В равелине Поливанов испытал великие страдания, толкавшие его на самоубийство. Яркое художественное описание его переживаний он оставил в воспоминаниях, написанных в Шлиссельбурге и восстановленных после выхода из крепости. Чрезвычайная нервность с припадками почти психоза обнаруживалась в нем в течение всего пребывания среди нас и часто внушала нам тревогу. В эти периоды он удалялся от всех товарищей, не ходил на прогулку и, оставаясь в камере, весь день буквально метался по ней взад и вперед, нервно потирая руки. Настроение его в такие моменты было крайне мрачное, недоверчивое и подозрительное, что было совсем не свойственно его милому характеру.
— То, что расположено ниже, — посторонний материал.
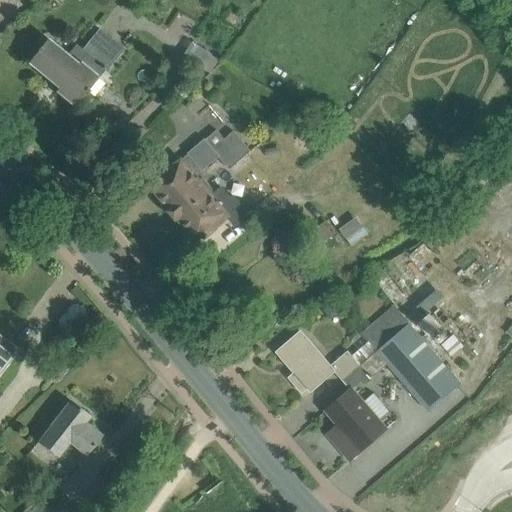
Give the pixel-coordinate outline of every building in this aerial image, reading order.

Хотя Поливанов не чуждался работ в мастерских, но особого увлечения ими не выказывал: главной страстью его были книги, которые он поглощал одну за другой с неимоверной быстротой. На мое удивление по этому поводу он отвечал: «Я вижу и читаю сразу 15 строк». В литературе я встречала указание лишь на один пример такой способности — ей обладал знаменитый Эмиль Золя. И такое чтение не было у Поливанова поверхностным — этому мы имели множество доказательств. Так, он передавал все содержание большого номера еженедельника «Times» с точностью почти буквальной. Изумительная память позволила Поливанову накопить большой запас знаний за те 20 лет, которые он провел в крепости. Они относились преимущественно к политической истории и к общественным наукам, тогда как к естествознанию и математике он был совершенно равнодушен.
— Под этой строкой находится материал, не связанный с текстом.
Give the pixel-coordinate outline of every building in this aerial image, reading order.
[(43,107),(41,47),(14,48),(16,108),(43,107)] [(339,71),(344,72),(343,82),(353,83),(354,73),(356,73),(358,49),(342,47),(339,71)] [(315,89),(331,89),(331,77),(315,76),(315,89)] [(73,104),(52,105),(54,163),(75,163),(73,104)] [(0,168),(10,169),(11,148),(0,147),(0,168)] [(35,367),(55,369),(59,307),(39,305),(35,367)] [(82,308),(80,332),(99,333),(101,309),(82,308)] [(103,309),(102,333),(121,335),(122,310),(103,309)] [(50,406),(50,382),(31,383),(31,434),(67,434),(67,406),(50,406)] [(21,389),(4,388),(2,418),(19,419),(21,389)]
Обладая значительным литературным талантом, Поливанов кроме воспоминаний об Алексеевском равелине, которые показывают замечательную психологическую память, оставил рассказ из тюремной жизни «Никак кончился!». А в эпоху наших стихотворных увлечений написал немало стихов на русском и французском языках.

При феноменальной памяти не удивительно, что Поливанов был хорошим лингвистом. Кроме французского и немецкого, которые он знал до тюрьмы и в крепости должен был в них только усовершенствоваться, он хорошо ознакомился с английским и вполне бегло читал на нем. О том, что он изучил испанский, я уже упоминала.
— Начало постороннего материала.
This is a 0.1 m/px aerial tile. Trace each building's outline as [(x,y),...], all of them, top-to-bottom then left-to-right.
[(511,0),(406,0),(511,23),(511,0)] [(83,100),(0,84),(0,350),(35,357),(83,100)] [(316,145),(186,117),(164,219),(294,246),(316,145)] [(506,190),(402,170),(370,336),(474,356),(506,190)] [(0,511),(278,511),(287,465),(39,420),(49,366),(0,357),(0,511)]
В группе людей, собранных в Шлиссельбурге, человек с таким образованием, какое имел Поливанов, не мог бросаться нам в глаза, но мне говорили, что после выхода из крепости, когда ему случалось бывать в обществе, он с его способностью хорошо говорить производил впечатление блестящего человека.

Мое знакомство с Поливановым началось в 1878 году в Саратове, куда я приехала, чтобы служить в земстве и жить в деревне для пропаганды. Поливанов в то время был гимназистом, участвовал в кружке самообразования, имел уже определенные убеждения социалиста-народника и с революционными целями совершал экскурсии в ближайшие деревни. Из общественной квартиры Марии Антоновны Брещинской, служившей центром для саратовских землевольцев, по субботам мы часто видели маленькую фигурку с пачкой брошюр под мышкой. С таинственным видом, придерживаясь домов, фигурка пробиралась по улицам, своим видом невольно обращая на себя внимание. Указывая на нее, мы со смехом говорили друг другу: «Смотрите, Поливанов идет в народ». Действительно, по окончании субботних уроков, приняв вид опасного конспиратора, он отправлялся до понедельника куда-нибудь в окрестности, чтобы распространять среди крестьян нелегальную литературу.

Среди нас Поливанов имел немало друзей. Между ними первое место занимал, кажется, Морозов, посвятивший ему прочувствованное стихотворение, в котором можно найти намек на нередко меланхолическое настроение его друга. Большое место он занимал также в душе Шебалина; но вообще нельзя было не любить этого умного и незлобивого товарища, в котором всегда чувствовалось нечто рыцарское и вместе с тем что-то детское.

Его самоубийство на свободе, когда жизнь, казалось, открывала ему возможность деятельности и личного удовлетворения, своим внутренним трагическим противоречием глубоко потрясло всех нас, которые вместе с ним переживали и пережили бездеятельные темные годы заточения.